Europol koordiniert bewaffnete Spezialeinheiten und jetzt auch Observationstrupps

Eigentlich soll die Europäische Union den Mitgliedsstaaten keine Kompetenzen streitig machen. Deshalb ist in jedem der 27 EU-Länder grundsätzlich die dortige Polizei für die Strafverfolgung und Gefahrenabwehr zuständig. Jedoch können Agenturen wie Europol bei grenzüberschreitenden Vorfällen eine koordinierende Rolle übernehmen. Die EU-Polizeiagentur kommt immer dann ins Spiel, wenn zwei oder mehr Mitgliedsstaaten betroffen sind.

Aufgrund der EU-Verträge sollte Europol selbst über keine Polizeieinheiten mit Zwangsvollmachten oder gar Bewaffnung verfügen. Allerdings haben die Regierungen im Rat beschlossen, dass die Agentur ihre Spezialeinheiten koordinieren darf. Seit 2019 ist beim Anti-Terror-Zentrum von Europol in Den Haag ein »Unterstützungsbüro« für den sogenannten Atlas-Verbund angesiedelt. Darin organisieren sich 38 Spezialeinsatzkommandos aus den Schengen-Staaten sowie Großbritannien, das auch nach dem Brexit weiter an der polizeilichen Kooperation in Europa teilnehmen darf.

Der Atlas-Verbund wurde nach den Anschlägen des 11. September 2001 zunächst als informelle Struktur gegründet, seit 2008 gehört er zur EU. Brüssel will sich damit auf polizeiliche Großeinsätze vorbereiten. Dies betrifft Einsätze bei Terroranschlägen, schwerer und organisierter Kriminalität oder »Krisen«. Für derartige Situationen greifen Verträge wie die sogenannte Solidaritätsklausel, wonach die Mitgliedsstaaten und die Kommission mit ihren Polizeieinheiten einander beistehen sollen – allerdings immer nur auf Anforderung des betreffenden Staates.

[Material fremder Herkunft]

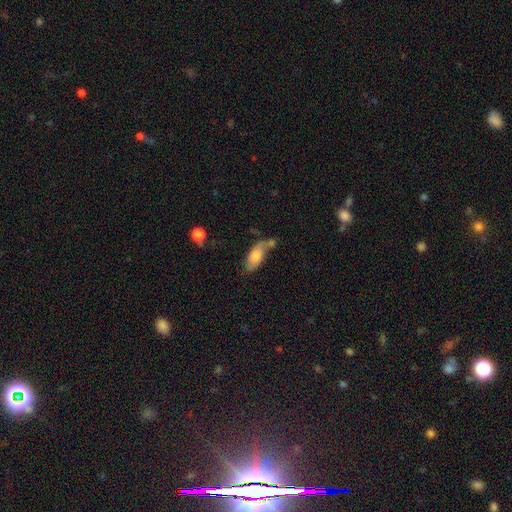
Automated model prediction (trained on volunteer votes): A smooth galaxy with no disk features (71%) that is in between round and cigar-shaped (85%).

Vote fractions:
- Smooth or featured? smooth: 71% / featured or disk: 22% / star or artifact: 7%
- How rounded? in between: 85% / cigar-shaped: 12% / round: 3%
- Merging? none: 38% / merger: 26% / minor disturbance: 24% / major disturbance: 12%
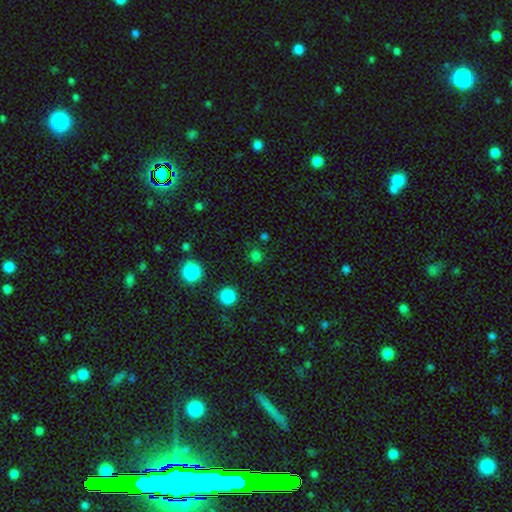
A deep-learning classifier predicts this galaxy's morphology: smooth 72%, star or artifact 24%, featured or disk 4%. Down the decision tree: how rounded — round (92%); merging — none (84%).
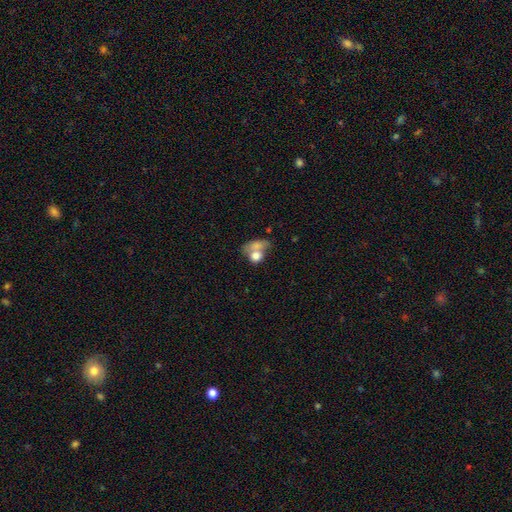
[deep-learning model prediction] This appears to be a smooth galaxy with no disk features (71%) that is round (51%). Merging: merger (55%).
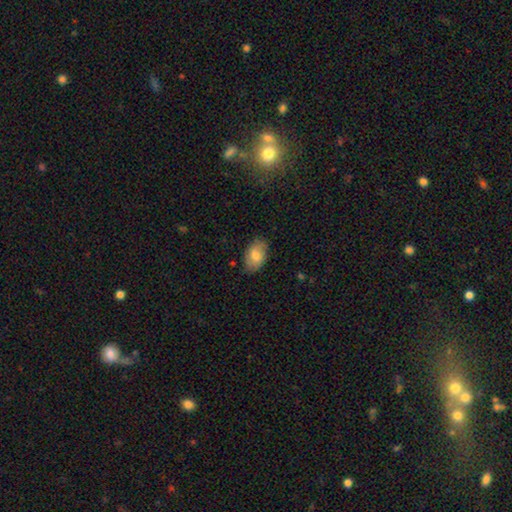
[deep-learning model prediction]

Aus Deutschland nehmen die GSG 9 der Bundespolizei sowie Spezialeinheiten aus Baden-Württemberg am Atlas-Verbund teil, aus Österreich die Cobra. Länder wie Frankreich, Spanien oder die Niederlande entsenden auch ihre Gendarmerien. Das sind militärische Einheiten, die nach einer Grundausbildung Aufgaben im Bereich der Inneren Sicherheit übernehmen.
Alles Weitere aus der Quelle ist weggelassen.